Another Saudi ship was also forced to leave the French port of Fos-sur-Mer without being able to load arms destined for Saudi Arabia. Back in 2008, we had the example of a Chinese shipment of arms for Zimbabwe, which had to be recalled after South African dockers, in solidarity with their fellow workers in Zimbabwe, refused to unload it.

When the infamous Pinochet coup took place in Chile in 1973, we saw many examples of worker boycotts of the regime. One example was the Scottish workers’ boycott when Chilean air force jet engines were sent to the Rolls-Royce plant in Scotland a year after the coup, but the workers refused to work on them.

Scottish workers
Source: Public domain

These have mainly been rank-and-file initiatives taken by workers in one country in solidarity with workers in other countries. Today, if the Myanmar trade union leaders, instead of addressing themselves to the United Nations and the United States, were to issue a call for concrete actions by workers around the world there would undoubtedly be a response.

Thus, independent working-class action is required both inside Myanmar and in the international arena. With a bold, revolutionary initiative on the part of the workers’ leaders in Myanmar, combined with international working-class solidarity actions, this bloody regime could be brought down.

However, without the revolutionary leadership required, the military junta could survive, at least for a brief period. They are counting on the lack of leadership and hoping that, by piling on the pressure, increasing the violent clampdown, and hunting down the activists, they may eventually achieve some kind of stability.

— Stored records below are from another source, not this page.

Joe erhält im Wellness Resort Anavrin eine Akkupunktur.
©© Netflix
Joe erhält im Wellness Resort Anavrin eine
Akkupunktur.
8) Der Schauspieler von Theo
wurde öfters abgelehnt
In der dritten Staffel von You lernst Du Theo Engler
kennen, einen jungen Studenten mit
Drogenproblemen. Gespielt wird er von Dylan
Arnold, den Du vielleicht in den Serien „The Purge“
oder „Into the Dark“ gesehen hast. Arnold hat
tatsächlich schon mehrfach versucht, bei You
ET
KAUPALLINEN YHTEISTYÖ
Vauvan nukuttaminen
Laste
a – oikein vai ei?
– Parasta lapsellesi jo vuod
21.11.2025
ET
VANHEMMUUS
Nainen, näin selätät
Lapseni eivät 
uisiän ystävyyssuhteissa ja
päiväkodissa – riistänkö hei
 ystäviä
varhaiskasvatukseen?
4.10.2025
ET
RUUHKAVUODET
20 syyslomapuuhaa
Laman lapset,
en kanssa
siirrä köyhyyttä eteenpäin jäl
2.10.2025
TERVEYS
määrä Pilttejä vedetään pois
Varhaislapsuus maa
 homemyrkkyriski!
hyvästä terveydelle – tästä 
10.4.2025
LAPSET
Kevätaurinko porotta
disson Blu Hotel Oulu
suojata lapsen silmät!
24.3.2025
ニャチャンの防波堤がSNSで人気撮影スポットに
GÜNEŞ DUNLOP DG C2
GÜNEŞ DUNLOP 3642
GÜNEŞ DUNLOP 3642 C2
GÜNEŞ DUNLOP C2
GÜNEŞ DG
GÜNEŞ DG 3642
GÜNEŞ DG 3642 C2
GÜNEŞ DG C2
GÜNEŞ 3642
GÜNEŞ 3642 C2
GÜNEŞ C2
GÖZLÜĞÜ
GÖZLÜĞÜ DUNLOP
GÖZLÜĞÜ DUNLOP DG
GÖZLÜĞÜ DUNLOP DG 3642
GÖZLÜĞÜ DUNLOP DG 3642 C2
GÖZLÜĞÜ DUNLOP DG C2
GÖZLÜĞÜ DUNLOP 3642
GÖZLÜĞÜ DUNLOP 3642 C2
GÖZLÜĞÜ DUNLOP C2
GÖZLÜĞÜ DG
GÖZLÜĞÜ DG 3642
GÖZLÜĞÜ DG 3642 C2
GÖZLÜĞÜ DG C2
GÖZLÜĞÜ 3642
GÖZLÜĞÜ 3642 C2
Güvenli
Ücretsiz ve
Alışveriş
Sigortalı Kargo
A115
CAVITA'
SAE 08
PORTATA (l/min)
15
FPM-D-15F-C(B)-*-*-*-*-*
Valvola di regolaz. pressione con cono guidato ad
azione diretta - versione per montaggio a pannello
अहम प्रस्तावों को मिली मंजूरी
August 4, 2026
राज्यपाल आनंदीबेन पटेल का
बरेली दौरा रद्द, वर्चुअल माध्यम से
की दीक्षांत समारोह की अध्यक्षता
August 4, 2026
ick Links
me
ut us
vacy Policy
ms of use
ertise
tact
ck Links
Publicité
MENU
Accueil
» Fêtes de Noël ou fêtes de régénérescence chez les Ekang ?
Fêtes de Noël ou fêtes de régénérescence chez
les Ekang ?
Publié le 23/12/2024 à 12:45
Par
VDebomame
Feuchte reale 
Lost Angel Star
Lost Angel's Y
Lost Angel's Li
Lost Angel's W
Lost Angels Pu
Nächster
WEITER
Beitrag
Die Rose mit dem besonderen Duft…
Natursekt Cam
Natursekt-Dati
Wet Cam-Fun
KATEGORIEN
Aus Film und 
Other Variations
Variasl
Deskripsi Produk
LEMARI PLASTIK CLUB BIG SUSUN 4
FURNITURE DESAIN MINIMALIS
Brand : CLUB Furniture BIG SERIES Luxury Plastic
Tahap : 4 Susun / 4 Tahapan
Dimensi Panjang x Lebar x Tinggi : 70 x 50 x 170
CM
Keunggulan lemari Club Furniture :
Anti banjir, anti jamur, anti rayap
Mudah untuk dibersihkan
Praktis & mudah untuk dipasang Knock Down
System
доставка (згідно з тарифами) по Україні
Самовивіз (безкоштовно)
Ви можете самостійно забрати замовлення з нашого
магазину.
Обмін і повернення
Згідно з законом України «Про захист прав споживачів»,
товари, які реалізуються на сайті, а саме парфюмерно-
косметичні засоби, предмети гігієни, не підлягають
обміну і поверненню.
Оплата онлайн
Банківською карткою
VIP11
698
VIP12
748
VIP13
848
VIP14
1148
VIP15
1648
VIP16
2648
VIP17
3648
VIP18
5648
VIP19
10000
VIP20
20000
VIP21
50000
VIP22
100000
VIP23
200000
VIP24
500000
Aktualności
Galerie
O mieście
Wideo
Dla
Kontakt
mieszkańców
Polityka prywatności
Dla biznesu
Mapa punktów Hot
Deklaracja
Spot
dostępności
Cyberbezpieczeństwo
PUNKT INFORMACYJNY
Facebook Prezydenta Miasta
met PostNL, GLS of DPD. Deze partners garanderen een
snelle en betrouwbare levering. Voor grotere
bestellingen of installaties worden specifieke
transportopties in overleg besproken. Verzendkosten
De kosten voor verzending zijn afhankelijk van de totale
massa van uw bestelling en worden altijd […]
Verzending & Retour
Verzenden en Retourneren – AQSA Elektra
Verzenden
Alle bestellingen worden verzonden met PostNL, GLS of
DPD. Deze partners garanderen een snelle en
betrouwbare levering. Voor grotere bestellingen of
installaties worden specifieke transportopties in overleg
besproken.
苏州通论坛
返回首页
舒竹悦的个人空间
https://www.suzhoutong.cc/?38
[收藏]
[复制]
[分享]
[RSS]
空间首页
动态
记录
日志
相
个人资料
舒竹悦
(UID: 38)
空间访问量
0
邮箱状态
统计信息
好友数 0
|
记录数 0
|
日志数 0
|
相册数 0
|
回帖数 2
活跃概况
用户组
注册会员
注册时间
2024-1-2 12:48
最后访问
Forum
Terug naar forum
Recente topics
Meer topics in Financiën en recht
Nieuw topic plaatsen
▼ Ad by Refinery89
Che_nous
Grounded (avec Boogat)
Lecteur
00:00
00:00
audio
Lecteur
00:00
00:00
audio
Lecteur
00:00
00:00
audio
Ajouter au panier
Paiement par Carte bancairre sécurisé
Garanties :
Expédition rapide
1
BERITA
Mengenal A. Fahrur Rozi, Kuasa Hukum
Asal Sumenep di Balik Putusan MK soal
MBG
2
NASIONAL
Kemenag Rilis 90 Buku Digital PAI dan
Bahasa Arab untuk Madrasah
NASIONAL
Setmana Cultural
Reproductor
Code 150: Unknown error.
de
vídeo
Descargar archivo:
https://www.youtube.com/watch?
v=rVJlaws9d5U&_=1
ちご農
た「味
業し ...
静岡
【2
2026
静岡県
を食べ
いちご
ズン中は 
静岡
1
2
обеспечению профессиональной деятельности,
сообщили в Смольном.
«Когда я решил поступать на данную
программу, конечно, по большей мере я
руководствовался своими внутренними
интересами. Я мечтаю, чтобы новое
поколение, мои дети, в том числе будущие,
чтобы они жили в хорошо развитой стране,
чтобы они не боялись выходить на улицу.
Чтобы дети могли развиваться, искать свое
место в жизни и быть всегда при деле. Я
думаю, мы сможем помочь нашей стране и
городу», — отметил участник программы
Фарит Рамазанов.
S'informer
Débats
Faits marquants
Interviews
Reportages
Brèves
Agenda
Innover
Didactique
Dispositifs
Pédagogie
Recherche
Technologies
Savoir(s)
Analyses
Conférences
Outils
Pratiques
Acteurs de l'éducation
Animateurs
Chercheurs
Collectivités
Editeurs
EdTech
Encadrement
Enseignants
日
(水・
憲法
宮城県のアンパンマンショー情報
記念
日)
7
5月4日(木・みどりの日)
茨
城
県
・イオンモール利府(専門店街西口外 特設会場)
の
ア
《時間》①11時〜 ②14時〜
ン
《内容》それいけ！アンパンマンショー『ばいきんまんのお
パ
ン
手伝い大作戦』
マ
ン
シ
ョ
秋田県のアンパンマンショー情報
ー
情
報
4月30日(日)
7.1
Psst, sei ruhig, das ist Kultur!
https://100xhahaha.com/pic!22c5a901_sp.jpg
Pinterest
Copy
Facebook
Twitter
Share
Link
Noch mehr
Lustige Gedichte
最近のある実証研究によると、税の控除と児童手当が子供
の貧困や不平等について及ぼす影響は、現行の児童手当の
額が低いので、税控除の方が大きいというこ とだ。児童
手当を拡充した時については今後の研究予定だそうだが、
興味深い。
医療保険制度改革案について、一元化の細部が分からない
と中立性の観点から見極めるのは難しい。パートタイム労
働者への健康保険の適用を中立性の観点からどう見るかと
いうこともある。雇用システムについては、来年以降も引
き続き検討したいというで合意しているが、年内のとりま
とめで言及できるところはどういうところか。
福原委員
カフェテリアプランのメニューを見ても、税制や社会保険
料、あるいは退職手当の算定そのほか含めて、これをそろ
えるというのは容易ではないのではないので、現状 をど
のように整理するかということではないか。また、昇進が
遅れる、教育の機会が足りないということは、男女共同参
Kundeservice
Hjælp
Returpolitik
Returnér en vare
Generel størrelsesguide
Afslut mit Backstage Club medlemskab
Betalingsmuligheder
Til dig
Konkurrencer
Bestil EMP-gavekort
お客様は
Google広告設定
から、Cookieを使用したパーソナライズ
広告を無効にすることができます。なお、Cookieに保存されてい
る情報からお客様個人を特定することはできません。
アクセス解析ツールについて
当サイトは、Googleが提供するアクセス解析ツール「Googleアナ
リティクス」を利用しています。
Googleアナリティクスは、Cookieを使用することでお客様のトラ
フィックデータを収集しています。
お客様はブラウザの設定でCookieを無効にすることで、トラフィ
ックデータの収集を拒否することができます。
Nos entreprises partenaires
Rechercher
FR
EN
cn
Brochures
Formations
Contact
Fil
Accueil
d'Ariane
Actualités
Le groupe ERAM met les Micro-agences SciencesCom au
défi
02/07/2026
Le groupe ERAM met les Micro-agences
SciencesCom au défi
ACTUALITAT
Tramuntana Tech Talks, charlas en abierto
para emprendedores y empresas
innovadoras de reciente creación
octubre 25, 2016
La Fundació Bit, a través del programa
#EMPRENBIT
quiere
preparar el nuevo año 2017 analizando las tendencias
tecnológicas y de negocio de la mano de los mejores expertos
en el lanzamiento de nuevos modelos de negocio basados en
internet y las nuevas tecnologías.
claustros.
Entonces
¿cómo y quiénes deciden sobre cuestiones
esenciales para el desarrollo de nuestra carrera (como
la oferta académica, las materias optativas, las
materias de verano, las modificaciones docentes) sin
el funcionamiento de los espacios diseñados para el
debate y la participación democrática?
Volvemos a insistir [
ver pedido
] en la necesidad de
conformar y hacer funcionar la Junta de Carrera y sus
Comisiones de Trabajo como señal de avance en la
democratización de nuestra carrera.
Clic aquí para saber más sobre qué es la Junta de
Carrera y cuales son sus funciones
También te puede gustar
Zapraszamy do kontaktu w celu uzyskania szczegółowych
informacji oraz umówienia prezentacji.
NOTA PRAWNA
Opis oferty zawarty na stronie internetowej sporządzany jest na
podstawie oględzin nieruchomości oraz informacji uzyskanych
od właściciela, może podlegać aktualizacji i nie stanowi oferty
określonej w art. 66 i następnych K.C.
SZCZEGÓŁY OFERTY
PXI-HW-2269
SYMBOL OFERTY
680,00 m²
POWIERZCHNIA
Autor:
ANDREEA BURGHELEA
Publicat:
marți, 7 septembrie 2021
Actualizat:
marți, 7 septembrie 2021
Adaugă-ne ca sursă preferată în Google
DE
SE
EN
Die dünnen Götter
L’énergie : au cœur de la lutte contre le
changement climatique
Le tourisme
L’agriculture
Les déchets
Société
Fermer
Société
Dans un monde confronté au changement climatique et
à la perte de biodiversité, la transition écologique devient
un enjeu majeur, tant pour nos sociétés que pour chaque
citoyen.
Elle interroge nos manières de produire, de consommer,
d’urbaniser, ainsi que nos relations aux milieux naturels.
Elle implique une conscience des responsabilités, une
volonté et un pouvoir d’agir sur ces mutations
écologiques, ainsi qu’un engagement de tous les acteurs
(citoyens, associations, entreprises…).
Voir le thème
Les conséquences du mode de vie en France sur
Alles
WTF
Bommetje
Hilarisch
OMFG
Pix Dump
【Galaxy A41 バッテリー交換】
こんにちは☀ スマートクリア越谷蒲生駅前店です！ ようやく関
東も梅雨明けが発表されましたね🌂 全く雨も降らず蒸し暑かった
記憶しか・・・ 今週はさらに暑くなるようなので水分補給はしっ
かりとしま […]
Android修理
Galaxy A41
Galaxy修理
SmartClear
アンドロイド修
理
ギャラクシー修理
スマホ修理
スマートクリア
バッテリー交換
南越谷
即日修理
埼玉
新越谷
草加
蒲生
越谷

What chances do they have of achieving this? At present they are in a deadlock. But when the masses are exhausted, with the lack of revolutionary leadership, the junta could achieve this, which would mean a temporary stabilisation under military rule. However, even if this were to come about, it would be a regime with no social base, and therefore would not be able to survive as long as the previous military regimes.

Without a social base, it would only be able to rule by the sword and that means it would be a weak and unstable regime. There is a whole new generation of workers now that has become accustomed to having trade unions, the right to strike, and so on. Added to this, there will be the pressures of the world crisis of capitalism. The social and economic conditions will worsen, and therefore the military regime will have no legitimacy whatsoever in the eyes of the masses. It would therefore not be a long-lasting regime.

All the conditions exist for revolution, but it requires a determined revolutionary socialist leadership to transform the potential for revolution into a successful overthrow of the regime and the transformation of society.